İlk Derece Mahkemesince, vekaletin hile ile alındığının ispatlanamadığı, vekalet görevinin kötüye kullanıldığı, gerçek bedel ile temlik bedeli arasında fark bulunduğu gerekçesiyle davanın kabulüne dair verilen kararın davalılar tarafından istinafı üzerine İstanbul Bölge Adliye Mahkemesi 2. Hukuk Dairesi tarafından taraflar arasında borç alacak ilişkisinin olduğu, davacının iddiasını ispat edemediği, inanç sözleşmesinin de ispatlanamadığı, davacının aldığı borç parayı ödediğine ilişkin delil sunmadığı gerekçesiyle İlk Derece Mahkemesinin kararının kaldırılmasına, davanın reddine ilişkin verilen karara karşı davalılar vekilinin temyiz başvurusu üzerine, Dairece; " …Somut olaya gelince; çekişme konusu taşınmazın temlik tarihi itibarıyla keşfen belirlenen değerinin 74.955 TL olduğu, davalıların savunmasının 15.000 TL bedelle satın alındığı yönünde olduğu, aradaki değer farkının dahi yukarıdaki ilkeler gereğince davalı vekil ...'ın vekalet veren davacıyı zararlandırıcı işlem yaptığı, vekalet görevinin kötüye kullanıldığı, davalı ...'in de vekil ...'ın eşi olduğu, vekille el ve işbirliği içinde hareket ettiğinin kabulü gerektiği anlaşılmaktadır. Hal böyle olunca, davalı ...'ın vekalet görevini kötüye kullandığı, davalı ...'in vekil ... ile el ve işbirliği içinde olduğu gözetilerek, davanın kabulüne karar verilmesi gerekirken yanılgılı değerlendirme ile yazılı şekilde karar verilmesi doğru değildir... " gerekçesiyle bozulmuş, bozma ilamına uyularak yapılan yargılama sonucunda, İstanbul Bölge Adliye Mahkemesi 2. Hukuk Dairesince, davanın kabulüne karar verilmiştir.
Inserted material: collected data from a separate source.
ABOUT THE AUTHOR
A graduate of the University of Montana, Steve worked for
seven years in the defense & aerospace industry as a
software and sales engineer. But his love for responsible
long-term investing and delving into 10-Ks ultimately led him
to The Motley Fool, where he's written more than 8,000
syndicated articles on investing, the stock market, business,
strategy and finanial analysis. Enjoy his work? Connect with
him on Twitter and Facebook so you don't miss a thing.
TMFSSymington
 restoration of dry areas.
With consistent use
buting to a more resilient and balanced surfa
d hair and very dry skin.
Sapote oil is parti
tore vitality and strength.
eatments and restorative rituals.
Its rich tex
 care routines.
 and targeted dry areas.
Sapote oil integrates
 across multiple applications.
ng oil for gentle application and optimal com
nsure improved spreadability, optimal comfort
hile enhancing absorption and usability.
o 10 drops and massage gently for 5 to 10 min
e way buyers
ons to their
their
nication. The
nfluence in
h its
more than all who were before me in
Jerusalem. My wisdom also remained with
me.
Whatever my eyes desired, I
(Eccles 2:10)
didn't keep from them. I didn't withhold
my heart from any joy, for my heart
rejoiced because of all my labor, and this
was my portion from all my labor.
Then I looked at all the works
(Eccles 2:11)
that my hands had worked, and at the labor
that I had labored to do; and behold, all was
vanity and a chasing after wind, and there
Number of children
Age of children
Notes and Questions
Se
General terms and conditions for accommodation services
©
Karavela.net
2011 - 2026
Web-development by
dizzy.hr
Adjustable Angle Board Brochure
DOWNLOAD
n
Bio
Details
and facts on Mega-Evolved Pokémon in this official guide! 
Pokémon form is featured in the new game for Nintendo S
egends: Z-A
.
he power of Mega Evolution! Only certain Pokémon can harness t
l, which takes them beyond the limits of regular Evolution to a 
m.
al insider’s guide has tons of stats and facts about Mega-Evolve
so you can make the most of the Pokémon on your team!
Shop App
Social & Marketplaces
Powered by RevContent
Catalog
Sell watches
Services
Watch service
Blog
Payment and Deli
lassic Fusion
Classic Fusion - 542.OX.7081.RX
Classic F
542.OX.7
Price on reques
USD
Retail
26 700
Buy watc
Karar, davalılar vekili tarafından süresinde temyiz edilmiş olmakla; Tetkik Hakimi ...'in raporu okundu, düşüncesi alındı. Dosya incelendi, gereği görüşülüp düşünüldü.
-KARAR-
Hükmüne uyulan bozma kararında gösterildiği şekilde işlem yapılarak karar verilmiştir. Davalıların yerinde bulunmayan temyiz itirazının reddiyle, usul ve yasaya ve bozma kararının gerekçelerine uygun olan hükmün ONANMASINA, aşağıda yazılı 4.717,45 TL. bakiye onama harcının temyiz eden davalılardan müştereken ve müteselsilen alınmasına, 22/12/2021 tarihinde kesin olmak üzere oybirliğiyle karar verildi.